_Passage_:

= Beginning of Section =

No, it’s not an April Fool’s joke. #SourdoughBreadDay just so happens to share its special day with pranksters and tomfoolery. But sourdough bread is nothing to joke about. Sourdough gets its name from the process of a long fermentation of the dough with lactobacilli and wild yeasts. That’s also where it gets its slightly sour, delicious taste.

Where did sourdough bread come from? Legend has it sourdough first arrived on the scene in Ancient Egyptian times around 1500 BC. Later in history, during the California Gold Rush, sourdough was the main bread produced in Northern California and is still synonomous with San Francisco today. During the Klondike Gold Rush, the bread was so popular that it became a nickname for prospectors. Sourdough is also a nickname given to those who spent a winter north of the Artic Circle. Why? People protected the bread during the frigid months by keeping it close to their body.

The most famous sourdough comes from San Francisco and has since 1849. Sourdough is pure and does not require any preservatives. The fermented yeast is what gives the bread a longer shelf life. Since the lactobacillus adds that sour taste to the bread, the yeast doesn’t require any additional sweeters or oils.

= End of Section =

Continue the sourdough bread passage above, starting right after its last sentence.

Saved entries
= Beginning of Section =

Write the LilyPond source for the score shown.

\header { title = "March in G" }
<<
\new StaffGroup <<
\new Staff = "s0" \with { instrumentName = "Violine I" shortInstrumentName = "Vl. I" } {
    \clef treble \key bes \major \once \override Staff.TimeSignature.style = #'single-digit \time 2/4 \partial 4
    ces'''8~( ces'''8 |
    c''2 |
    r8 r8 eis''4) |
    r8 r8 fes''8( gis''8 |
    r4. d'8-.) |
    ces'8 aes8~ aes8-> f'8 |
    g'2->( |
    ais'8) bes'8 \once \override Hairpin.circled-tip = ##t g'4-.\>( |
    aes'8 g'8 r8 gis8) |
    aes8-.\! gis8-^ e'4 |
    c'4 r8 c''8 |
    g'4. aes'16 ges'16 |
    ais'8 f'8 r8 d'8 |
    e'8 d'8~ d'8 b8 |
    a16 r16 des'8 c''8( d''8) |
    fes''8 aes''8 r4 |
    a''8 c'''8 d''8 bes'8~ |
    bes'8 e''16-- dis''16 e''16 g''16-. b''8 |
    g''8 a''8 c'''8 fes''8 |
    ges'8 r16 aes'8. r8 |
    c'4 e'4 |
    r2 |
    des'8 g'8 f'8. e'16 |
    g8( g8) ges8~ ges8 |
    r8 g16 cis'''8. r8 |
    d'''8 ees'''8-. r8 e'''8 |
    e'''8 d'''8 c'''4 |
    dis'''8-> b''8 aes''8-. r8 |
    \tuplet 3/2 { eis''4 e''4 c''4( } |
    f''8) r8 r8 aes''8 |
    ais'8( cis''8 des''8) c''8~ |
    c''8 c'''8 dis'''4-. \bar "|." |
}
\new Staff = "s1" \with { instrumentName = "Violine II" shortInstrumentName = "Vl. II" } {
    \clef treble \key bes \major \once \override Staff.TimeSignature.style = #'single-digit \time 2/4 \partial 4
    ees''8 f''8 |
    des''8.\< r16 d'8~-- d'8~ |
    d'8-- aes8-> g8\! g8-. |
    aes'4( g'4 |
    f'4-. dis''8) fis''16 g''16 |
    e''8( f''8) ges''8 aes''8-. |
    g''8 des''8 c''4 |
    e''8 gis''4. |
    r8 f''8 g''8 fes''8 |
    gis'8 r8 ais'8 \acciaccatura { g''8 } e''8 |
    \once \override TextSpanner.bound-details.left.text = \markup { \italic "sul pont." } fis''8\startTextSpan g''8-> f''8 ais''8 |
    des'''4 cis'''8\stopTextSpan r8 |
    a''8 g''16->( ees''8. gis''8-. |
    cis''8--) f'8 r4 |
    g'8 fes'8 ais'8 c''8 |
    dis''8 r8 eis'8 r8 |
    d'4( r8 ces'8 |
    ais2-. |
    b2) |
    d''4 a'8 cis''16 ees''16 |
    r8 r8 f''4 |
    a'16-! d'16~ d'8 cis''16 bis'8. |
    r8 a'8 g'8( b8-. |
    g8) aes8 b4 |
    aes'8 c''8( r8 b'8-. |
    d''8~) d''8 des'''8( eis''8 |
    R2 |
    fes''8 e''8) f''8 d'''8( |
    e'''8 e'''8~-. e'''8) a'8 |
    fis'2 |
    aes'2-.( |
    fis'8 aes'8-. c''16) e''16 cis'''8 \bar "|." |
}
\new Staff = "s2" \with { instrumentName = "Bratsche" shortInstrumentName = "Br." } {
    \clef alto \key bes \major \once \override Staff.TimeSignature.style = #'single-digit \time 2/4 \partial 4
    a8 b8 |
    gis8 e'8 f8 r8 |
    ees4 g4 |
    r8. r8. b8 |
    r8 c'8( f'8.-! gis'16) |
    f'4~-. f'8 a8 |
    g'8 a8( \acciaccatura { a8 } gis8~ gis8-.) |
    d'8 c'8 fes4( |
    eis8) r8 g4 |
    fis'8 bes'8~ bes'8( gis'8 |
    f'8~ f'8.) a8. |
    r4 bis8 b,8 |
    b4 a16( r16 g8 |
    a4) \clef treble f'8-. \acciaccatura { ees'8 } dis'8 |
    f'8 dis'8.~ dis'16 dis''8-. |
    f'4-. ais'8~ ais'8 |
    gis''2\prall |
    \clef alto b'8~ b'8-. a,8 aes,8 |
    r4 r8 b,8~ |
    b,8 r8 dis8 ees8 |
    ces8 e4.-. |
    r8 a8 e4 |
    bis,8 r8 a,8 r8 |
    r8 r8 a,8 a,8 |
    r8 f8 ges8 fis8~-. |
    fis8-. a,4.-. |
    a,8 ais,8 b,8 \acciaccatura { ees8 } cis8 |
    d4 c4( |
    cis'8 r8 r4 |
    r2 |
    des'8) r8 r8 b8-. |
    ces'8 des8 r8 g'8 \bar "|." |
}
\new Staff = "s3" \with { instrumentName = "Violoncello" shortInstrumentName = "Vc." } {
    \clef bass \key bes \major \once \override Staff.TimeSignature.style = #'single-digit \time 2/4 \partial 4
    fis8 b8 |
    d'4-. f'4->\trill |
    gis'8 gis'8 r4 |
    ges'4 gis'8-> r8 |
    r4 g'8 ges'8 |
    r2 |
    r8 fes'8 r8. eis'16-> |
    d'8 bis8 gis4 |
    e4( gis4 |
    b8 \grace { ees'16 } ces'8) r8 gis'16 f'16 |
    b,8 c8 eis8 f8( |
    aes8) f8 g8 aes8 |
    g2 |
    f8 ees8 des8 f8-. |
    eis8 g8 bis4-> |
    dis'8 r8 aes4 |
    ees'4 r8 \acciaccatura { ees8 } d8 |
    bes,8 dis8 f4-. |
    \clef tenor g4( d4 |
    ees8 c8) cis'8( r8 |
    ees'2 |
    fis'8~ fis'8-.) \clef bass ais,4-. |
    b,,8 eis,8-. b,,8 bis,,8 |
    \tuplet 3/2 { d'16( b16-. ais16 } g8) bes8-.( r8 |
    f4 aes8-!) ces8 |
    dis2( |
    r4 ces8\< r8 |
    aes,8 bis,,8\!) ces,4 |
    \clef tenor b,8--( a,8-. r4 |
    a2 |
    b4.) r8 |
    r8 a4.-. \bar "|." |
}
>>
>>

= End of Section =

_Answer_:
Many initially thought San Francisco was the only place you could make a good sourdough loaf. Who were they kidding? This was due to the foggy climate that produced a certain type of yeast. In fact, many bakers claimed that nobody outside a 50-mile radius of San Francisco, could replicate the same sourdough. It’s simply not true as scientists later gave credit to a strain of bacteria responsible for the beloved bread.

So, in honor of Sourdough Bread Day, where do you find the best loafs? Boudin Bakery on Fisherman’s Warf has a popular following. However, the Tartine Bakery in the mission District has been named one of the best bakeries in the country, per the New York Times.

Photo courtesy, boudinbakery.com

Food lovers do agree that the best sourdough hails from San Francisco and the city is awash in the right type of environmental bacteria, which enhance the flour’s sugars and yeast. Yes, that’s right, the bacteria is especially tasty in the Golden Gate City. Just like Guiness is better enjoyed in Ireland.

Photo courtesy, tartinebakery.com

So grab a loaf of your favorite variety and toast Sourdough Bread Day!